Ashton, who had been silent for most of the conversation, finally spoke up. "So either Rebecca is lying, or Emia covered their tracks."
Then Luke's brows furrowed, something clicking into place. "Wait," he said suddenly. "There are more. Remember Jessica, David, and Alex? At the beginning of the school year?"
Milo froze, marker hovering in midair.
Ashton's expression tightened. "Shit."
Luke nodded. "Jessica got exposed for having a disease. David got the disease from his boyfriend of three years, Alex…" His voice trailed off for a second before he forced himself to finish. "Alex's ended up in the hospital."
Milo quickly scrawled their names on the board, stepping back as the pattern became clearer. "That was when Emia posted again after taking a break," he muttered. "We thought they were just random scandals."

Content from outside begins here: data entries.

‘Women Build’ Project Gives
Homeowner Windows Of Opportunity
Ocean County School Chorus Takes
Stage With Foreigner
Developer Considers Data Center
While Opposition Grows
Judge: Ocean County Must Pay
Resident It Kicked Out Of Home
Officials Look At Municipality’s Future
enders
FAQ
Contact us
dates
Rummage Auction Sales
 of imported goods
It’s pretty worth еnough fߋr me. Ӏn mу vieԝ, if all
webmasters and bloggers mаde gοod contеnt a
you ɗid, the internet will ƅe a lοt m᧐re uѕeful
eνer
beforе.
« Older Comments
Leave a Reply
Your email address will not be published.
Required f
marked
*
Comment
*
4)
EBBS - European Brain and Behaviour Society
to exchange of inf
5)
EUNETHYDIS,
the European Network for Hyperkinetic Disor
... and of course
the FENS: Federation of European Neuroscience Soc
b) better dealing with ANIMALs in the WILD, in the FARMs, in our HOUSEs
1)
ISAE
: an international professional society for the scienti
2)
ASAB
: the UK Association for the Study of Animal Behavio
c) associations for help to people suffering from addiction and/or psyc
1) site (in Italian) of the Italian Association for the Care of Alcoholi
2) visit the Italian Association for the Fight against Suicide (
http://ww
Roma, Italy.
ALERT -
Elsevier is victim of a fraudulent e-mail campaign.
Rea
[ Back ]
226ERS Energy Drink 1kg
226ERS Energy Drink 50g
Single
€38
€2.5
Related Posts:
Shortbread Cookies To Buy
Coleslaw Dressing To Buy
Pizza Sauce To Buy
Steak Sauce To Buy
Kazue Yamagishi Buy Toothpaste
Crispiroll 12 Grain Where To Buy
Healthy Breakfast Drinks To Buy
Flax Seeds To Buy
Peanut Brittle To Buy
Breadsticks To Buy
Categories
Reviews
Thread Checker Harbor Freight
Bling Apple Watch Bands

"But they weren't," Ashton said, jaw tight. "They were just the first wave."
Luke's shoulders tensed, his gaze locked onto the board. "We've been acting like this started with Parker, with Mel—but Emia's been playing this game a lot longer than we thought."
Luke's gaze drifted back to the whiteboard, his mind racing. The pieces were right in front of them, scattered and incomplete, but they were starting to fit together in a way they hadn't before.
Milo sighed, dropping onto the couch. "Are you coming to school tomorrow?" His voice was softer this time. "If not, I'll stay here until you two are ready."
Neither Ashton nor Luke answered.
Instead, the three of them sat there, staring at the board, at the half-formed web of connections—just waiting for the final piece to fall into place.